An online license check is another good way to go - you can manage everything on the server side and even define your own rules for it (how many licenses per client/install, concurrency, etc) but the big thing to note is what happens when connection can't be established?

jcinacio
A: 

You might consider a third-party licensing utility which will more likely get this "right" and also provide you (or your client) with additional options should requirements change (and don't they always?). I'd mention some specific ones by name, but I'm really not intimately familiar them.

Dan
+1  A: 

I would just use the MAC address to generate a request key, then require users to register with your client. Your client will have a special application that takes that request key and produces an activation key which the user can then use for activating the software. Once activated, the software works, just works - no occasionally phoning home for verification and such.

That's if it were a real requirement. My first task would be to try and convince the client that this was a bad idea.

The reason is that these schemes practically never prevent your code from being cracked. They do however make the lives of your genuine customers harder.
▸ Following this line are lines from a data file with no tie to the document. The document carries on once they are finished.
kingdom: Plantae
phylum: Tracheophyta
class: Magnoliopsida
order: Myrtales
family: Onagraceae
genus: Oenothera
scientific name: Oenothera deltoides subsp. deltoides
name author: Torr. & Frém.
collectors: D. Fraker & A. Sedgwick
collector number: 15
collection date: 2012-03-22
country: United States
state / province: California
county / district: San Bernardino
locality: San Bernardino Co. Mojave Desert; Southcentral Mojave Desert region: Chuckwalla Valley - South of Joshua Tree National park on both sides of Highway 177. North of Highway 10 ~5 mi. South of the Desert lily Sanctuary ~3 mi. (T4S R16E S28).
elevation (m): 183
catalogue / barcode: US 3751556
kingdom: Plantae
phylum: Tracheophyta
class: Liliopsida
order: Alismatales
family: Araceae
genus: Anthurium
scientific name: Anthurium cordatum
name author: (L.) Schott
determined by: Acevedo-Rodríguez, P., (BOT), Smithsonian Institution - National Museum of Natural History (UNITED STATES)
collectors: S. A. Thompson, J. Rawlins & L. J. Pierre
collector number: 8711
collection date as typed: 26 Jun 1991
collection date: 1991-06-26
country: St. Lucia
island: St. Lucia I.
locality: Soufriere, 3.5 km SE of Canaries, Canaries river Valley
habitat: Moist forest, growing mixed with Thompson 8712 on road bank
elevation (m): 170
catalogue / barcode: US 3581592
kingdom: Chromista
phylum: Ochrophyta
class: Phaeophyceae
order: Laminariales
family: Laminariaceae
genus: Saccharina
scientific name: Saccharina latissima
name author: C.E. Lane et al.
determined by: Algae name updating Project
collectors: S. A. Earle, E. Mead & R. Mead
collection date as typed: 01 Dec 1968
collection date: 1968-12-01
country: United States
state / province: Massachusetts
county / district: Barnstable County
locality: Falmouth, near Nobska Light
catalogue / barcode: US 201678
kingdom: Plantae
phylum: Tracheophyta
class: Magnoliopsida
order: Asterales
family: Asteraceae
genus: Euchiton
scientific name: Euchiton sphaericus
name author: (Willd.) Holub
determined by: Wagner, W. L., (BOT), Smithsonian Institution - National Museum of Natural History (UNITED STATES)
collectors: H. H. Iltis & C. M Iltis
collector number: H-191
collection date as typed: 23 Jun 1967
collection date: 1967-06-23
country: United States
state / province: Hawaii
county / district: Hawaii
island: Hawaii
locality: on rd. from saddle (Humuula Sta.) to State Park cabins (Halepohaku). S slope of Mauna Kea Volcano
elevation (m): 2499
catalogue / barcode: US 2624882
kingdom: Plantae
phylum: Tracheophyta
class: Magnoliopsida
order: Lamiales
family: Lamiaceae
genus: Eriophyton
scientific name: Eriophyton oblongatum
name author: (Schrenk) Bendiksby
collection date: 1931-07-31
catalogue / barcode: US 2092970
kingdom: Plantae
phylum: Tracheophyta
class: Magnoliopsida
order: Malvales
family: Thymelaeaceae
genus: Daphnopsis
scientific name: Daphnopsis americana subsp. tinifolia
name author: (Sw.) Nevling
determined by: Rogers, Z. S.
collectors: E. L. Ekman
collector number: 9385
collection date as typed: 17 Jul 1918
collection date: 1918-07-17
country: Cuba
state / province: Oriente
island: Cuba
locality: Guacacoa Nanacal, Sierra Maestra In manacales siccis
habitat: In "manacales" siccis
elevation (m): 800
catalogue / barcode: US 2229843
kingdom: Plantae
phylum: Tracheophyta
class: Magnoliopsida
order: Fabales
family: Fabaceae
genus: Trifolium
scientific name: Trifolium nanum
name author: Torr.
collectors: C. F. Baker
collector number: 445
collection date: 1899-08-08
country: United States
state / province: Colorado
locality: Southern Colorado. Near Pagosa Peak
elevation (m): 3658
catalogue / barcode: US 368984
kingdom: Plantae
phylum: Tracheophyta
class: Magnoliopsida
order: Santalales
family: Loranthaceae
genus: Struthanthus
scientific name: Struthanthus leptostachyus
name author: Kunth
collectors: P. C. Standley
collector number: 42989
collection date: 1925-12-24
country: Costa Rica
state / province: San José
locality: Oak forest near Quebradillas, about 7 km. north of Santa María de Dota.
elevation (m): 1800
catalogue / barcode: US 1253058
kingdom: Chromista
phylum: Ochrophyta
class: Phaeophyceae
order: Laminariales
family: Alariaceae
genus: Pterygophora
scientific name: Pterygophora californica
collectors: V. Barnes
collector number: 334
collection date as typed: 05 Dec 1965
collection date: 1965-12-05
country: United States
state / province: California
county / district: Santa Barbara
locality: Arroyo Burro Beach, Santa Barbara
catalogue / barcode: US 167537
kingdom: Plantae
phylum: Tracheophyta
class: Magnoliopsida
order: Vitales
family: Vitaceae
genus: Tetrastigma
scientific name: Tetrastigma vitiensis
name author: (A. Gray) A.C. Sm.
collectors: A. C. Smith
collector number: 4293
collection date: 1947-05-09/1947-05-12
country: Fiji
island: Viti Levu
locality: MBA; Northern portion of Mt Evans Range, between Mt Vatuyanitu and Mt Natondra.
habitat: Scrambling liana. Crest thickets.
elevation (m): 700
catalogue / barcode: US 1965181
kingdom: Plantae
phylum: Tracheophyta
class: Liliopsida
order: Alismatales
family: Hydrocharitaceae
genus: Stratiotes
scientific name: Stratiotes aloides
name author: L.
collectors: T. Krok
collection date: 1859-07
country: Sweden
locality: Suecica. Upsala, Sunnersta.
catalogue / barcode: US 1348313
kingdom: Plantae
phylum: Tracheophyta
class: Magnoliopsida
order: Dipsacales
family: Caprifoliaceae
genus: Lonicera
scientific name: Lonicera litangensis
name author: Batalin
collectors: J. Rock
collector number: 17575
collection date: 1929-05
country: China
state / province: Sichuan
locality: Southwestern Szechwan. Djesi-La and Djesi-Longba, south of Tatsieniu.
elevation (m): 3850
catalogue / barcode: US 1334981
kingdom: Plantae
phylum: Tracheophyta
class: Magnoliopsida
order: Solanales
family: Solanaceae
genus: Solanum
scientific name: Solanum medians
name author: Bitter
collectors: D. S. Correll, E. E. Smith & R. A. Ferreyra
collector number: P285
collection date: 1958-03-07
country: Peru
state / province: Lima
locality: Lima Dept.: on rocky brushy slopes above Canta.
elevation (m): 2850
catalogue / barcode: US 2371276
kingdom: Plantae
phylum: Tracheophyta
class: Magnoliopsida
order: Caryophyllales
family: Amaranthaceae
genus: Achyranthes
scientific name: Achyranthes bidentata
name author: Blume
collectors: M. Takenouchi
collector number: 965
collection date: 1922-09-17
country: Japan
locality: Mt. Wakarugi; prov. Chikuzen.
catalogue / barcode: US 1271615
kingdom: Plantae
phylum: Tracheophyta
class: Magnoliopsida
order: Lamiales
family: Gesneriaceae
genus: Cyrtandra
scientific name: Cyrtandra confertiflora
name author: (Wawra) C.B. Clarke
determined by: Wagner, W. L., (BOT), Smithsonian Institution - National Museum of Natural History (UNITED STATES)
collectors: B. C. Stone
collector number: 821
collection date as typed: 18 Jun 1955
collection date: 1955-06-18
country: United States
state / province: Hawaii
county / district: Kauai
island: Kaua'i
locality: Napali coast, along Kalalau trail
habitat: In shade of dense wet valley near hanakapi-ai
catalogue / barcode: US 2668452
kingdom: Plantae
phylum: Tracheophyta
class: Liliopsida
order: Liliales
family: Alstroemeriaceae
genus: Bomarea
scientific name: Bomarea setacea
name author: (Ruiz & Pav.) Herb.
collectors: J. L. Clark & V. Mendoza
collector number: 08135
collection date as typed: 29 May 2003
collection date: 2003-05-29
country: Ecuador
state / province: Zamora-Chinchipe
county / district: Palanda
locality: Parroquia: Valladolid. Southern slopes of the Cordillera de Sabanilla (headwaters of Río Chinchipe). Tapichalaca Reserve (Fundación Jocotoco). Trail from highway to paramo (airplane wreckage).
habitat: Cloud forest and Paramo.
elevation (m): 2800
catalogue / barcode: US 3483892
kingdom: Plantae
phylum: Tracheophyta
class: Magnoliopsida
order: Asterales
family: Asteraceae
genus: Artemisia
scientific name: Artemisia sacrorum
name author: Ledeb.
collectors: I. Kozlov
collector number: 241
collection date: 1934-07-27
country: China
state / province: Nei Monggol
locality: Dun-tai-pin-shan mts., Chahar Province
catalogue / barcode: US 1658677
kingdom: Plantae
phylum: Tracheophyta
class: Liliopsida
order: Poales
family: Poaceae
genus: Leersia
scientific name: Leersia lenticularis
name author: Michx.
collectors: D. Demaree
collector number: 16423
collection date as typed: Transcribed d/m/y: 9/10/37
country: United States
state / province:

I find it hard to think of any other industry that goes out of its way to annoy its genuine customers with schemes that never achieve their goals (other than government service, of course :-).

If you must do this, I'd just do a token effort to meet the contractual obligation (don't tell your client this however). Taking the MAC address (or a random number if, $DEITY forbid, the computer didn't have a network card) as the request key and using a program to just XOR it with an ASCII string to get the activation key, seems like a workable approach. I would also store both keys since you don't want the software to de-activate if they just change their network card (or even motherboard) - they still see that as the same computer and will not be happy if the software stops working.

Your code's going to be cracked regardless (unless the program is rubbish which I'm sure is not the case) - this method will give your genuine customers an avenue for moving their software to another machine if your client's company becomes unresponsive somehow (drops support, goes out of business, and so on).

The main trouble with all schemes that rely on the uniqueness of a bit of hardware is that the customer may choose to change that bit of hardware:

  • ghosting their disk contents to a larger hard disk makes HD serial numbers change.
  • using CPU serial numbers means upgrading to the latest Intel bigmutha CPU kill your software.
  • using the MAC address means they can't change their NIC.

These can all be fixed by using those values to create a key at install time and only check against that key, not the changed value six months down the track. It means you have to store the request and activation values but upgrades will not require your users to go through the process of re-activating their software. Believe me, they will despise you for having to do that.